Und auch an anderer Stelle greift Strobl CSU-Forderungen auf: Viele Flüchtlinge kämen nach Deutschland um „von den vergleichsweise hohen Leistungen unserer sozialen Sicherungssysteme zu profitieren“, schreibt er. Vor allem Zuwanderer aus Rumänien und Bulgarien seien da im Auge zu behalten. „Wer betrügt, der fliegt“, so hatte es die CDU vor zwei Jahren formuliert. In der CDU hatten sie da noch die Nase gerümpft.
Klaus Bouillon: Internet und soziale Netzwerke stärker überwachen
„Was nutzt mir Datenschutz, wenn ich tot bin?“ Diese – mutmaßlich rhetorische – Frage hat sich der saarländische Innenminister Klaus Bouillon (CDU) zurechtgelegt. Er ist im Kampf gegen Kriminelle auf eine Lücke im Internet gestoßen: Messenger-Dienste wie WhatsApp sind derzeit bei Jung und Alt im Einsatz und laufen den „sozialen Netzwerken“ wie Facebook zunehmend den Rang ab – sind aber nicht ausreichend vom Staat einsehbar, findet Bouillon. Die Behörden seien in ihrem Einsatz gegen organisierte Kriminalität und Terrorismus derzeit nicht in der Lage, die Kommunikation solche Messenger-Dienste nachzuverfolgen.

##########

Schreib bitte den Text über Forderungen zu Zuwanderung und Überwachung oben ab seinem letzten Satz weiter.

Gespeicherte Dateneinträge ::
##########

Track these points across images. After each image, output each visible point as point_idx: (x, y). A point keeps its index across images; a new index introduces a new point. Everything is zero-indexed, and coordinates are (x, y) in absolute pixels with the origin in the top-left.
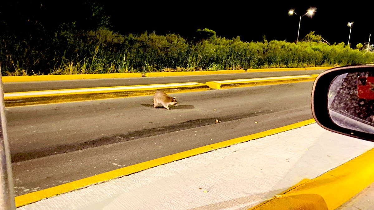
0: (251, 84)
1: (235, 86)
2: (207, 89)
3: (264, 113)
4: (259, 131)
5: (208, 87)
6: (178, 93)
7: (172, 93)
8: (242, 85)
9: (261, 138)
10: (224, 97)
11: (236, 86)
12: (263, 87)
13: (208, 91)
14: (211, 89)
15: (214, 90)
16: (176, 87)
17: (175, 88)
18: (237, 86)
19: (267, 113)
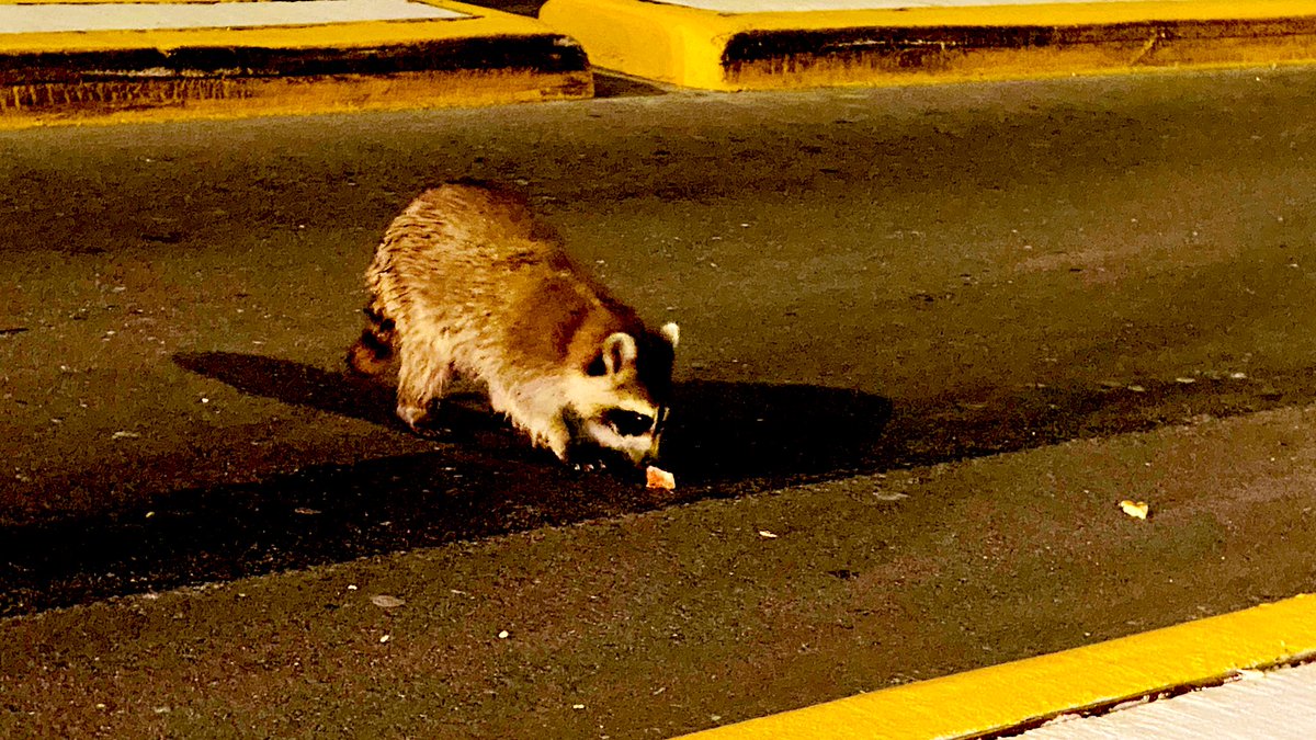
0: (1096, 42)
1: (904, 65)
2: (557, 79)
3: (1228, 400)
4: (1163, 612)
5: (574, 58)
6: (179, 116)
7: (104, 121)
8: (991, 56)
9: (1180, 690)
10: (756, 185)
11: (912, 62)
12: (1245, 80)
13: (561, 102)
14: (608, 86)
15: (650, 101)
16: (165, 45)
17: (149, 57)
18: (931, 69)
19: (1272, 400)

##########

Lösung der Aufgabe ::
Zwar weiß auch Bouillon, dass derzeit eine Zentrale Stelle für Informationstechnik im Sicherheitsbereich aufgebaut wird, die den Verbrechern online nachspüren soll. Er findet es aber zu umständlich, dass „wir jetzt eine staatliche Stelle gründen müssen, damit unsere Leute das knacken und wir somit die Straftäter verfolgen können“. Von der Ministerrunde erhofft er sich eine Empfehlung für „ein Gesetz, dass diese Dienste zur Auskunft verpflichtet“.
Zudem will Bouillon – obwohl er sicher auch weiß, wie eng die Grenzen des Grundgesetzes dafür sind – die Vorratsdatenspeicherung ausweiten. Persönlichkeitsrechte müssten zwar geschützt werden. Aber wenn jemand beschuldigt werde, müsse man ermitteln können. Denn, siehe oben: Wer heute noch seine Privatsphäre schützen will, könnte morgen schon von einem ermordet werden, der das für seine Verbrechen ausnutzt. Wer auf seinem Grundrecht auf geheime Privatkommunikation bestehe, der erschwere es der Polizei „aus ideologischen Gründen“, Leib und Leben der Bürger zu schützen.